Data to use:
-*-*-

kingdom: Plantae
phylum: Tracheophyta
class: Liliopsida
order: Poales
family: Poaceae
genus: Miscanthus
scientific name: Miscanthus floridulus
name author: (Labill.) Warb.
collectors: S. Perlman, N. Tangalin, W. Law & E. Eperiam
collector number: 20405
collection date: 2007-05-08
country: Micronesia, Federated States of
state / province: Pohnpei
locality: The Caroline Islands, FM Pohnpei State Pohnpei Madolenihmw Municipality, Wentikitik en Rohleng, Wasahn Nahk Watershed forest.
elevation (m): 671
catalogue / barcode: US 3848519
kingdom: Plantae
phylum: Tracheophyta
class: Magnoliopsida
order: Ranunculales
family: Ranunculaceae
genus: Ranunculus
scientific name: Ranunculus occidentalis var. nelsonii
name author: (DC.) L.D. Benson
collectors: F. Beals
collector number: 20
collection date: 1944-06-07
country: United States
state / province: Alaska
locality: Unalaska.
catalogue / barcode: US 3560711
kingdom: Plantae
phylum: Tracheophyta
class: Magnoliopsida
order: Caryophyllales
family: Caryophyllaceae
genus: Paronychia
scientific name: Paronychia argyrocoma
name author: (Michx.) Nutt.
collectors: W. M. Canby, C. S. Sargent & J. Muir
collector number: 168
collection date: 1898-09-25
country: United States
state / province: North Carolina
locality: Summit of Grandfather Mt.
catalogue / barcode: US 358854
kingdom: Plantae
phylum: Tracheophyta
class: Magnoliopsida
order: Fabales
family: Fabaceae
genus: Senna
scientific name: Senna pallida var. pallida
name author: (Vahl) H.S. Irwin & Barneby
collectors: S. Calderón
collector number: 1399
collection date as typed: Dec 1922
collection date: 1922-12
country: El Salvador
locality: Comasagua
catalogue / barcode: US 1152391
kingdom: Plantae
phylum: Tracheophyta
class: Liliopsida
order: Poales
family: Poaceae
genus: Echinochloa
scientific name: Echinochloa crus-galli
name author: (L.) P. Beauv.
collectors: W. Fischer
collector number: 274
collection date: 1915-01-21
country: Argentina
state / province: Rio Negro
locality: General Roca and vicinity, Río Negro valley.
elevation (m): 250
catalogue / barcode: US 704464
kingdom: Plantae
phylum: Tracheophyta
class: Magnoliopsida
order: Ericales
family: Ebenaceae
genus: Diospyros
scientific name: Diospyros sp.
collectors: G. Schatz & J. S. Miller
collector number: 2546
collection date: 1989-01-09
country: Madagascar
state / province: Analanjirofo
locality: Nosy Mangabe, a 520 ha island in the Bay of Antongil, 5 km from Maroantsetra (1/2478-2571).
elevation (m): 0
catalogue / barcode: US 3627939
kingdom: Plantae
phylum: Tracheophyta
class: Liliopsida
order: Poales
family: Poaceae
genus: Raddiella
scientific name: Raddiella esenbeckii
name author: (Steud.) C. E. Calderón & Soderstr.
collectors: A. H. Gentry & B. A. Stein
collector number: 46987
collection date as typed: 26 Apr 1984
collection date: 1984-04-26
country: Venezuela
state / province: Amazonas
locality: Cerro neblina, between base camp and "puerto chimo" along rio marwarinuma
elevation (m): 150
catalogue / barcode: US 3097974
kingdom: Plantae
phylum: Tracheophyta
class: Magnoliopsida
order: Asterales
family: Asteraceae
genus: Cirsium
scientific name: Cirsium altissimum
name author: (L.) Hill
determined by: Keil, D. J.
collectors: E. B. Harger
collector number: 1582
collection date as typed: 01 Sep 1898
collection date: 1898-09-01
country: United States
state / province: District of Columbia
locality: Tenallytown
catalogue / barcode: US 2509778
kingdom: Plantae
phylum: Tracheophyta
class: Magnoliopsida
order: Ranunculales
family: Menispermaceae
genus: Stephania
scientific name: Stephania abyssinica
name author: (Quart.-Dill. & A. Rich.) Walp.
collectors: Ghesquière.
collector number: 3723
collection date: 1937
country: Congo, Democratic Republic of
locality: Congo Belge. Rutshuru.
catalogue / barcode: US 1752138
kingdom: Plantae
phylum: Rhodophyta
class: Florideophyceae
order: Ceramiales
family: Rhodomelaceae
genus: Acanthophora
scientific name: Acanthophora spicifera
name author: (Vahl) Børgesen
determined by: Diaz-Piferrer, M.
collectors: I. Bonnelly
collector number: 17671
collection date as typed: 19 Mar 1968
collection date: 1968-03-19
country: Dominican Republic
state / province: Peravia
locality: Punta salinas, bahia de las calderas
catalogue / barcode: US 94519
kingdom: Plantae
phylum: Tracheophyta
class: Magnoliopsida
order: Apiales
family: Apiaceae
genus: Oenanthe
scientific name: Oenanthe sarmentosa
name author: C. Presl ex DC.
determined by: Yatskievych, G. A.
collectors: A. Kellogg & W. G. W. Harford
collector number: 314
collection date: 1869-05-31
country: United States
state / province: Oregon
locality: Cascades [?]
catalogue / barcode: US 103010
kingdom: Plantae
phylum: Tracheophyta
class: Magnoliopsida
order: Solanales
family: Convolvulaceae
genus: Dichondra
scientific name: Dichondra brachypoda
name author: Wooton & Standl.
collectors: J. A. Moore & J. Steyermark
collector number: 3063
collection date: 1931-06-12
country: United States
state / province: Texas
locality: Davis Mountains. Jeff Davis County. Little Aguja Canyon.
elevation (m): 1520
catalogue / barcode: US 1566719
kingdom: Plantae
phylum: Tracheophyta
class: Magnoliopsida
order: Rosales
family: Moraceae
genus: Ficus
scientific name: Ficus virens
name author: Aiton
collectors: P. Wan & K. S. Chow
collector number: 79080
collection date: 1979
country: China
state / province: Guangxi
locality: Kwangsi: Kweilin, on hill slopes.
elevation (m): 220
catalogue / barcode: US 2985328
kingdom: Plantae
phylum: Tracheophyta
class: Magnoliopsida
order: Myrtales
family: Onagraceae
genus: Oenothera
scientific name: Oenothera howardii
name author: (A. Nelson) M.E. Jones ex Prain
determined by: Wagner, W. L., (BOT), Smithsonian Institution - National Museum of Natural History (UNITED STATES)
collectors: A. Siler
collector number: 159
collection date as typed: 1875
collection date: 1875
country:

-*-*-

Recast every line of the items above as a single numbered list, omitting any blank lines.

1. kingdom: Plantae
2. phylum: Tracheophyta
3. class: Liliopsida
4. order: Poales
5. family: Poaceae
6. genus: Miscanthus
7. scientific name: Miscanthus floridulus
8. name author: (Labill.) Warb.
9. collectors: S. Perlman, N. Tangalin, W. Law & E. Eperiam
10. collector number: 20405
11. collection date: 2007-05-08
12. country: Micronesia, Federated States of
13. state / province: Pohnpei
14. locality: The Caroline Islands, FM Pohnpei State Pohnpei Madolenihmw Municipality, Wentikitik en Rohleng, Wasahn Nahk Watershed forest.
15. elevation (m): 671
16. catalogue / barcode: US 3848519
17. kingdom: Plantae
18. phylum: Tracheophyta
19. class: Magnoliopsida
20. order: Ranunculales
21. family: Ranunculaceae
22. genus: Ranunculus
23. scientific name: Ranunculus occidentalis var. nelsonii
24. name author: (DC.) L.D. Benson
25. collectors: F. Beals
26. collector number: 20
27. collection date: 1944-06-07
28. country: United States
29. state / province: Alaska
30. locality: Unalaska.
31. catalogue / barcode: US 3560711
32. kingdom: Plantae
33. phylum: Tracheophyta
34. class: Magnoliopsida
35. order: Caryophyllales
36. family: Caryophyllaceae
37. genus: Paronychia
38. scientific name: Paronychia argyrocoma
39. name author: (Michx.) Nutt.
40. collectors: W. M. Canby, C. S. Sargent & J. Muir
41. collector number: 168
42. collection date: 1898-09-25
43. country: United States
44. state / province: North Carolina
45. locality: Summit of Grandfather Mt.
46. catalogue / barcode: US 358854
47. kingdom: Plantae
48. phylum: Tracheophyta
49. class: Magnoliopsida
50. order: Fabales
51. family: Fabaceae
52. genus: Senna
53. scientific name: Senna pallida var. pallida
54. name author: (Vahl) H.S. Irwin & Barneby
55. collectors: S. Calderón
56. collector number: 1399
57. collection date as typed: Dec 1922
58. collection date: 1922-12
59. country: El Salvador
60. locality: Comasagua
61. catalogue / barcode: US 1152391
62. kingdom: Plantae
63. phylum: Tracheophyta
64. class: Liliopsida
65. order: Poales
66. family: Poaceae
67. genus: Echinochloa
68. scientific name: Echinochloa crus-galli
69. name author: (L.) P. Beauv.
70. collectors: W. Fischer
71. collector number: 274
72. collection date: 1915-01-21
73. country: Argentina
74. state / province: Rio Negro
75. locality: General Roca and vicinity, Río Negro valley.
76. elevation (m): 250
77. catalogue / barcode: US 704464
78. kingdom: Plantae
79. phylum: Tracheophyta
80. class: Magnoliopsida
81. order: Ericales
82. family: Ebenaceae
83. genus: Diospyros
84. scientific name: Diospyros sp.
85. collectors: G. Schatz & J. S. Miller
86. collector number: 2546
87. collection date: 1989-01-09
88. country: Madagascar
89. state / province: Analanjirofo
90. locality: Nosy Mangabe, a 520 ha island in the Bay of Antongil, 5 km from Maroantsetra (1/2478-2571).
91. elevation (m): 0
92. catalogue / barcode: US 3627939
93. kingdom: Plantae
94. phylum: Tracheophyta
95. class: Liliopsida
96. order: Poales
97. family: Poaceae
98. genus: Raddiella
99. scientific name: Raddiella esenbeckii
100. name author: (Steud.) C. E. Calderón & Soderstr.
101. collectors: A. H. Gentry & B. A. Stein
102. collector number: 46987
103. collection date as typed: 26 Apr 1984
104. collection date: 1984-04-26
105. country: Venezuela
106. state / province: Amazonas
107. locality: Cerro neblina, between base camp and "puerto chimo" along rio marwarinuma
108. elevation (m): 150
109. catalogue / barcode: US 3097974
110. kingdom: Plantae
111. phylum: Tracheophyta
112. class: Magnoliopsida
113. order: Asterales
114. family: Asteraceae
115. genus: Cirsium
116. scientific name: Cirsium altissimum
117. name author: (L.) Hill
118. determined by: Keil, D. J.
119. collectors: E. B. Harger
120. collector number: 1582
121. collection date as typed: 01 Sep 1898
122. collection date: 1898-09-01
123. country: United States
124. state / province: District of Columbia
125. locality: Tenallytown
126. catalogue / barcode: US 2509778
127. kingdom: Plantae
128. phylum: Tracheophyta
129. class: Magnoliopsida
130. order: Ranunculales
131. family: Menispermaceae
132. genus: Stephania
133. scientific name: Stephania abyssinica
134. name author: (Quart.-Dill. & A. Rich.) Walp.
135. collectors: Ghesquière.
136. collector number: 3723
137. collection date: 1937
138. country: Congo, Democratic Republic of
139. locality: Congo Belge. Rutshuru.
140. catalogue / barcode: US 1752138
141. kingdom: Plantae
142. phylum: Rhodophyta
143. class: Florideophyceae
144. order: Ceramiales
145. family: Rhodomelaceae
146. genus: Acanthophora
147. scientific name: Acanthophora spicifera
148. name author: (Vahl) Børgesen
149. determined by: Diaz-Piferrer, M.
150. collectors: I. Bonnelly
151. collector number: 17671
152. collection date as typed: 19 Mar 1968
153. collection date: 1968-03-19
154. country: Dominican Republic
155. state / province: Peravia
156. locality: Punta salinas, bahia de las calderas
157. catalogue / barcode: US 94519
158. kingdom: Plantae
159. phylum: Tracheophyta
160. class: Magnoliopsida
161. order: Apiales
162. family: Apiaceae
163. genus: Oenanthe
164. scientific name: Oenanthe sarmentosa
165. name author: C. Presl ex DC.
166. determined by: Yatskievych, G. A.
167. collectors: A. Kellogg & W. G. W. Harford
168. collector number: 314
169. collection date: 1869-05-31
170. country: United States
171. state / province: Oregon
172. locality: Cascades [?]
173. catalogue / barcode: US 103010
174. kingdom: Plantae
175. phylum: Tracheophyta
176. class: Magnoliopsida
177. order: Solanales
178. family: Convolvulaceae
179. genus: Dichondra
180. scientific name: Dichondra brachypoda
181. name author: Wooton & Standl.
182. collectors: J. A. Moore & J. Steyermark
183. collector number: 3063
184. collection date: 1931-06-12
185. country: United States
186. state / province: Texas
187. locality: Davis Mountains. Jeff Davis County. Little Aguja Canyon.
188. elevation (m): 1520
189. catalogue / barcode: US 1566719
190. kingdom: Plantae
191. phylum: Tracheophyta
192. class: Magnoliopsida
193. order: Rosales
194. family: Moraceae
195. genus: Ficus
196. scientific name: Ficus virens
197. name author: Aiton
198. collectors: P. Wan & K. S. Chow
199. collector number: 79080
200. collection date: 1979
201. country: China
202. state / province: Guangxi
203. locality: Kwangsi: Kweilin, on hill slopes.
204. elevation (m): 220
205. catalogue / barcode: US 2985328
206. kingdom: Plantae
207. phylum: Tracheophyta
208. class: Magnoliopsida
209. order: Myrtales
210. family: Onagraceae
211. genus: Oenothera
212. scientific name: Oenothera howardii
213. name author: (A. Nelson) M.E. Jones ex Prain
214. determined by: Wagner, W. L., (BOT), Smithsonian Institution - National Museum of Natural History (UNITED STATES)
215. collectors: A. Siler
216. collector number: 159
217. collection date as typed: 1875
218. collection date: 1875
219. country:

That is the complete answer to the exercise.